PASSAGE PROVIDED:
□ □ □
Introduction

Electrocorticography (ECOG) and micro-electrocorticography (mECOG) are widely used non-invasive techniques to record bioelectrical signals in the brain. They are  less invasive than intracortical devices, although they suffer for spatial resolution limitation and noise, due to the greater distance at which measurements are carried out. Clinically there is a need for bioelectrical brain signal detection techniques, that are minimally invasive, reliable and with high spatio-temporal resolution. This is where transistor technologies come in. Organic Electrolytic Transistors were demonstrated to overcome the limitations inherent to ECOG devices, however, when these are used as amplifiers there is a risk of causing critical tissue damage in in vivo applications because of parasitic electrochemical reactions.

Technical features

A method to produce a biosensor for the transduction of bioelectrical signals and to amplify a bioelectrical/biochemical signal, has been developed, that overcomes the drawback of established recording techniques. The device presented is composed of a source measure unit having two-channels, each with a high and low terminal, respectively and an EGOT (Electrolyte-Gated Organic Transistor), made on a thin film of semiconductive/conductive organic material designed to contact an electrolyte equipped with a source electrode and a drain electrode. Both electrodes are interconnected by the thin film, and a gate electrode has been designed to contact the electrolyte. By means of altering the positive or negative voltage to the drain electrode, with respect to the grounded source electrode, the inventors have been able to amplify the electrical signal without any repercussion in in vivo applications, specifically avoiding any parasitic faradic current that can be harmful.
□ □ □
EXTRACTED DATA:
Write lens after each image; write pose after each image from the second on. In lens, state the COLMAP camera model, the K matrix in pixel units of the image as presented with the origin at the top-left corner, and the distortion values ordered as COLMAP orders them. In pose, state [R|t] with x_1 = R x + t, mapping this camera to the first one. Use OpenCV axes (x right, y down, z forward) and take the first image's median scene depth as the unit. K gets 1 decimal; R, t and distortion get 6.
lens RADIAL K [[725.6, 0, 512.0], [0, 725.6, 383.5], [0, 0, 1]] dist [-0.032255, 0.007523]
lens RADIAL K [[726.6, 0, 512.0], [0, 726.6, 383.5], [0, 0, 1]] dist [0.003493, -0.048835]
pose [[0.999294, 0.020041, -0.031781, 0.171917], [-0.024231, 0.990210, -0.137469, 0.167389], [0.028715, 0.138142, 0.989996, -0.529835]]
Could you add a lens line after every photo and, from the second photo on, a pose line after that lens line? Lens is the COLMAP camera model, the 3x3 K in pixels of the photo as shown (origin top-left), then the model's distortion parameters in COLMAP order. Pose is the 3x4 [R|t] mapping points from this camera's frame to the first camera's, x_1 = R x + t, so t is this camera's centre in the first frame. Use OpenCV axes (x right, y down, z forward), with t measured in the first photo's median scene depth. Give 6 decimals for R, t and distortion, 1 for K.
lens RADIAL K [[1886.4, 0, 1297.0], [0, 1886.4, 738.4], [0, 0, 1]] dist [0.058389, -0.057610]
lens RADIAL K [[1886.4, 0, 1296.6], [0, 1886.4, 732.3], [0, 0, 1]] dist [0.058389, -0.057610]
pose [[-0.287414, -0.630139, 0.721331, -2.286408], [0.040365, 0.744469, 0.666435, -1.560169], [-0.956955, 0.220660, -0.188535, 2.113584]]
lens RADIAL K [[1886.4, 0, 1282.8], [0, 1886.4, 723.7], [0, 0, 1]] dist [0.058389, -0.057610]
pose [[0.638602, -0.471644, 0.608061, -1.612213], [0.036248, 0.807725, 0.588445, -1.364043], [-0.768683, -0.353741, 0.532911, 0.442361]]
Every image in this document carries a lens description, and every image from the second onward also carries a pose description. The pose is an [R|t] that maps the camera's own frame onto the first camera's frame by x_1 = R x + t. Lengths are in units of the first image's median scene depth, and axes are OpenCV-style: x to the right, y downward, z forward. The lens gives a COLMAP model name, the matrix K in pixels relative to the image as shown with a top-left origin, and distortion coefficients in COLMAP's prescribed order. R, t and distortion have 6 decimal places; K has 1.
□ □ □
PROBLEM STATEMENT:
Please resume the EGOT biosensor text, starting right after its last sentence. You won't need the entries for this.

SOLVED EXERCISE:
Possible Applications

• Detection of bioelectrical signals in the brain;
• Label-free biosensor applications in the brain.

Advantages

• Detection of bioelectrical signals whilst minimizing the invasiveness;
• Providing in situ amplification of the first stage signal;
• No current will be injected in the brain, ensuring safety of the tissue;
• Ability to obtain clean, uniquely interpretable signals.